Fassen wir also die Dichotomien noch einmal zusammen, erhalten wir 16 mögliche Persönlichkeits-Konstellationen.
-Wie erhalten wir Energie: Durch extrovertierte Kommunikation oder introvertiertes Grübeln?
-Wie sammeln wir Informationen: Durch Intuition oder Wahrnehmung?
-Wie treffen wir Entscheidungen: Durch Gefühle oder rationale Logik?
-Wie führen wir unser Leben: Beurteilend oder wahrnehmend?
[Das „N“ steht hier für „Intuition“, weil das „I“ bereits bei der Variabel „Introvertiert“ Verwendung findet.]
Quelle: Screenshot aus URL: https://www.youtube.com/watch?v=gBkIyJ7kf_I (00:16:51)

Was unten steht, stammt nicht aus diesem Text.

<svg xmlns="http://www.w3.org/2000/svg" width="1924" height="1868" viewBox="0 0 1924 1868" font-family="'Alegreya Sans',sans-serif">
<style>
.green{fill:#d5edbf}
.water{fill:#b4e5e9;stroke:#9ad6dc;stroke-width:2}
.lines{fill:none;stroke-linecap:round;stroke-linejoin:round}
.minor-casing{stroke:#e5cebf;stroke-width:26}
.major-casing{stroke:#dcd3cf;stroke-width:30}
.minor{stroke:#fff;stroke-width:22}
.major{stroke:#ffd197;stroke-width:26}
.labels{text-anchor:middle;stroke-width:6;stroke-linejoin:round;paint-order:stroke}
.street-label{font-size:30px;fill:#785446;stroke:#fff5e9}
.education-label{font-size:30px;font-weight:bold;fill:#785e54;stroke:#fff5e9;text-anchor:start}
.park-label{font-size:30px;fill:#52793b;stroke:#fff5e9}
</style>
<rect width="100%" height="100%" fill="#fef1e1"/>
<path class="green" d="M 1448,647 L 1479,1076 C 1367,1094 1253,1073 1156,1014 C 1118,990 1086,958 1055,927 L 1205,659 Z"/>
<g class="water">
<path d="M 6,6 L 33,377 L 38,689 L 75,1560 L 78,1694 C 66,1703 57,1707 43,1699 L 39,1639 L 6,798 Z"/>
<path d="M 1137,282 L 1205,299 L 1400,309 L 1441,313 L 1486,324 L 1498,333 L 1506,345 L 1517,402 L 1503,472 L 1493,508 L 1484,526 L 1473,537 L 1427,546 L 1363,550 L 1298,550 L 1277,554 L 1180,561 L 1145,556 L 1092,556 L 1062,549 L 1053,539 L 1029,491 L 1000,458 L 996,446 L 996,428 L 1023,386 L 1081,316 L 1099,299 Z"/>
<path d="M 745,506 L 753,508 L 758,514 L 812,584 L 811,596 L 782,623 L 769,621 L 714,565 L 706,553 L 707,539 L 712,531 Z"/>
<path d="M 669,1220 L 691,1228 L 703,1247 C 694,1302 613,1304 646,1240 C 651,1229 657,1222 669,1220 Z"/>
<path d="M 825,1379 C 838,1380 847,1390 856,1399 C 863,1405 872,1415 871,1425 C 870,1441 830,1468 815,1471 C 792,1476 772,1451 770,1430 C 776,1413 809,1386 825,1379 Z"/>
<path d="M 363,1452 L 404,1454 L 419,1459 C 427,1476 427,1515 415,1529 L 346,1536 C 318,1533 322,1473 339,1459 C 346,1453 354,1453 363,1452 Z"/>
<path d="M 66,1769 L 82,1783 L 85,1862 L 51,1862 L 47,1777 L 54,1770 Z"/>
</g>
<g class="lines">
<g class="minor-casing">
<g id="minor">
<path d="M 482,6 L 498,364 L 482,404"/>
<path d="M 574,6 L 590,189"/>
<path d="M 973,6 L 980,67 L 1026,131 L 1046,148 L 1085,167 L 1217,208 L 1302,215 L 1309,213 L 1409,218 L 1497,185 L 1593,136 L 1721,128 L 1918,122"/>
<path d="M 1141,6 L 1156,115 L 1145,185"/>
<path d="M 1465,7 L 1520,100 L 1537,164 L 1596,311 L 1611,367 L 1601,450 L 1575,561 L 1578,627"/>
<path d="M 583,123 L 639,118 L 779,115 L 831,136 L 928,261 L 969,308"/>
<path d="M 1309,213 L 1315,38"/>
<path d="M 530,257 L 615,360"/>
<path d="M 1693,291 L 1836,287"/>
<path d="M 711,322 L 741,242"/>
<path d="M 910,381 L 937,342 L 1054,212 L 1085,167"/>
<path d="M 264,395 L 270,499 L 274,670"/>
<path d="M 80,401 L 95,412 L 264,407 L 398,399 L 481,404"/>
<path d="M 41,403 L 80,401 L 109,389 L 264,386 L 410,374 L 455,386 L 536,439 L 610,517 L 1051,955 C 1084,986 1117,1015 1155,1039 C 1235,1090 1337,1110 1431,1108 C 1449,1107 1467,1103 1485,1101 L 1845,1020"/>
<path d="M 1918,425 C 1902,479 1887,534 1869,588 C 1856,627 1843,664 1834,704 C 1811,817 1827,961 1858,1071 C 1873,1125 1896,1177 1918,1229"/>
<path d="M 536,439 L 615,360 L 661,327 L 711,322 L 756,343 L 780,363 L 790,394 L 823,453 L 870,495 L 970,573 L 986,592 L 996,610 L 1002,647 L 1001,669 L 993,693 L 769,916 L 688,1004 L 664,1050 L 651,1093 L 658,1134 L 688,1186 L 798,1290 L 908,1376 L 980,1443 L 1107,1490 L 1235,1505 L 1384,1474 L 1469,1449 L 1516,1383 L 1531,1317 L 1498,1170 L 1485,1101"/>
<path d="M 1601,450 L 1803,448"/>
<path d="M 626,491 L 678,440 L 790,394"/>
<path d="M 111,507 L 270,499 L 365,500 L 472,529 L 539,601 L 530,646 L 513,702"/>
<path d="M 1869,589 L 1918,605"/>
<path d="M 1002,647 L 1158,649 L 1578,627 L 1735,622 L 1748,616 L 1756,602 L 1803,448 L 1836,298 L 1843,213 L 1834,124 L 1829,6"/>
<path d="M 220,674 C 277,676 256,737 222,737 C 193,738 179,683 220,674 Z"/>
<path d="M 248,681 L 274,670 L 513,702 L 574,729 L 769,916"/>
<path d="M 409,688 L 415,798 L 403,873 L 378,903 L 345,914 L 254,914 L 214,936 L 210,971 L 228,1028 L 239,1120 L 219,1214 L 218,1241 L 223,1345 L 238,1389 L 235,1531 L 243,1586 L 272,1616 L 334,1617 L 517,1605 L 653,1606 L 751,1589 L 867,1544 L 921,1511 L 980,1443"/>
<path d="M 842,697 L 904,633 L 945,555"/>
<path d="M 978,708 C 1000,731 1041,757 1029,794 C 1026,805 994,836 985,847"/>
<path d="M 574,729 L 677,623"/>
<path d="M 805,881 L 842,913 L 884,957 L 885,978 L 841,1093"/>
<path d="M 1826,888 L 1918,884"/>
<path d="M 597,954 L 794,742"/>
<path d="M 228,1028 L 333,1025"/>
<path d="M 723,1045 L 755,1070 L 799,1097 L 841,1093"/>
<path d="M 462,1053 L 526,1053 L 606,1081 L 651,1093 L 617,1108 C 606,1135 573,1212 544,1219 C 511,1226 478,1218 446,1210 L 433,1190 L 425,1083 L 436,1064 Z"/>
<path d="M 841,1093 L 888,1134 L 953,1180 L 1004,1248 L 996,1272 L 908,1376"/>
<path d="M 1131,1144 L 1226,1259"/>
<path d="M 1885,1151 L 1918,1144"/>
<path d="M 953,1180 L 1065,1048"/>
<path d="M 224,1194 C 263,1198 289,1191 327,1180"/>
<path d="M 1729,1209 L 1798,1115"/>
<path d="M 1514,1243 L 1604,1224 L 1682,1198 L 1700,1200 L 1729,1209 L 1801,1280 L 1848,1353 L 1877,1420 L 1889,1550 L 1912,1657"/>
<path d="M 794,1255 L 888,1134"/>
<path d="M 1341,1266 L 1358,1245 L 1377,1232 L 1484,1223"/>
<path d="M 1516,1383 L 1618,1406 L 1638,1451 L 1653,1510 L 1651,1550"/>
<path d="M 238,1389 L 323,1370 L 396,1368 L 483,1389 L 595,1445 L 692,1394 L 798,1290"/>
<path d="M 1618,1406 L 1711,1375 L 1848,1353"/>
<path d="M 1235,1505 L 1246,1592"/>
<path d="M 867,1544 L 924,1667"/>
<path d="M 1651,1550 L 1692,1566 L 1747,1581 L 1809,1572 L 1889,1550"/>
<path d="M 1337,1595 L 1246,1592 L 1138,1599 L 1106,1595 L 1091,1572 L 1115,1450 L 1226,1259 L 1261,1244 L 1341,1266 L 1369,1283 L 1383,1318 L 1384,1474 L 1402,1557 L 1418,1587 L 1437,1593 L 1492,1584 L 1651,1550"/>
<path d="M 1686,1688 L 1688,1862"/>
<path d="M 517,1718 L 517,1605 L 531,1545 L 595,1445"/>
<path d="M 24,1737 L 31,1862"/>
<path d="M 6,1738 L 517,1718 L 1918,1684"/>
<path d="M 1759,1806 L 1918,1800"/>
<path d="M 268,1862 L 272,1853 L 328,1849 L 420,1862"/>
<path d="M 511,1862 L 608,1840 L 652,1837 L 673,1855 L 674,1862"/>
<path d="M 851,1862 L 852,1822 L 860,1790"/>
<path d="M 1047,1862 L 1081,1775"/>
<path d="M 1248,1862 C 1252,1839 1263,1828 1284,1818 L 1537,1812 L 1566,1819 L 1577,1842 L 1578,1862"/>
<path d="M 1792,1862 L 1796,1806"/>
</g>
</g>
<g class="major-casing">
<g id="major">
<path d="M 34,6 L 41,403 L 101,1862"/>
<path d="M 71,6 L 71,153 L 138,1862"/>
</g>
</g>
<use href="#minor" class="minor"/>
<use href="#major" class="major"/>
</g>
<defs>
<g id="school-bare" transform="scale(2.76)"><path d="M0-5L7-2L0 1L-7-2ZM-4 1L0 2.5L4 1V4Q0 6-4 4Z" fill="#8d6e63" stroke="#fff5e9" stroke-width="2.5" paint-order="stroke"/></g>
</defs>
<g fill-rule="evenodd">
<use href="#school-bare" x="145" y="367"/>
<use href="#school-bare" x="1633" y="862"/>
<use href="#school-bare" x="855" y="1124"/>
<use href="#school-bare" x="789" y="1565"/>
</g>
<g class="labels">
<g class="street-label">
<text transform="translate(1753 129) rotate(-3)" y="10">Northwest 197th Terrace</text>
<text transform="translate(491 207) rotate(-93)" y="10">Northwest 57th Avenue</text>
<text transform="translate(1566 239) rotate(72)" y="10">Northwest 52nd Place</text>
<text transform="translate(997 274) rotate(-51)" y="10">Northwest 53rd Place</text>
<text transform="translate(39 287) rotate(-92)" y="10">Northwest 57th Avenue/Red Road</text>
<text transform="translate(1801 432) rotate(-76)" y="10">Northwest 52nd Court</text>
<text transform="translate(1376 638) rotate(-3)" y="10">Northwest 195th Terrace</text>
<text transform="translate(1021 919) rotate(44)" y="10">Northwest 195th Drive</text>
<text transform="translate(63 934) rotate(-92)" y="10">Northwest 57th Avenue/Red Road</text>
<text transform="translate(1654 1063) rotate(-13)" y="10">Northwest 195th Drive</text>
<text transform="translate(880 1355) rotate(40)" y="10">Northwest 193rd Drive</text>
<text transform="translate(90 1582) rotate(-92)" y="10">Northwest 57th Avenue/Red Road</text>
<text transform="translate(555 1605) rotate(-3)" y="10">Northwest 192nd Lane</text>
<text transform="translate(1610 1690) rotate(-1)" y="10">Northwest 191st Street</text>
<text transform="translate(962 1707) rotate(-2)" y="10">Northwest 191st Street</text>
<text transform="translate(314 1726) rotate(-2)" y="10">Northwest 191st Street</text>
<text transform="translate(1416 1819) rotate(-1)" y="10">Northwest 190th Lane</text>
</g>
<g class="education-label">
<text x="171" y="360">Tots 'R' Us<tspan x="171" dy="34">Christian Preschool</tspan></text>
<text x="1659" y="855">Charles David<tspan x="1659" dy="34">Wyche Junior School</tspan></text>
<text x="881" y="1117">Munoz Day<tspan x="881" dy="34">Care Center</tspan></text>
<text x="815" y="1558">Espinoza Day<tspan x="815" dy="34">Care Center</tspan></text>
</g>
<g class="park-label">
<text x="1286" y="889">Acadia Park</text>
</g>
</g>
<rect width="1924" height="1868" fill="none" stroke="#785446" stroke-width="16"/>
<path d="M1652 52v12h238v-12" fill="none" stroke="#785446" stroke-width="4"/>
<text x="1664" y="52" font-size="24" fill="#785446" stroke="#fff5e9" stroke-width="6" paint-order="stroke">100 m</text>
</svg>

Wer somit den eigenen Persönlichkeitstyp kennt, die daraus entspringenden Stärken und Schwächen beurteilen kann und ihre Wirkung auf die Umwelt vorhersieht, wird sein eigenes Potenzial steigern können. Zugegeben: Auf Anhieb bei jemandem festzumachen, ob es sich um einen introvertierten, sensorischen und denkenden Beurteiler handelt (ISTJ) oder einen extrovertierten, intuitiven, fühlenden Wahrnehmer (ENFP)… oder einen der anderen 14 Typen, ist alles andere als einfach. Wer sich allerdings etwas Zeit nimmt, wird Grundsätzliches über sich und andere lernen können, wovon er/sie langfristig etwas hat.
Quelle:
„What`s your Type? | Jean Kummerow | TEDx Grinnell College 2016”. Am 03.02.2017 von „TEDx Talks“ auf Youtube hochgeladen.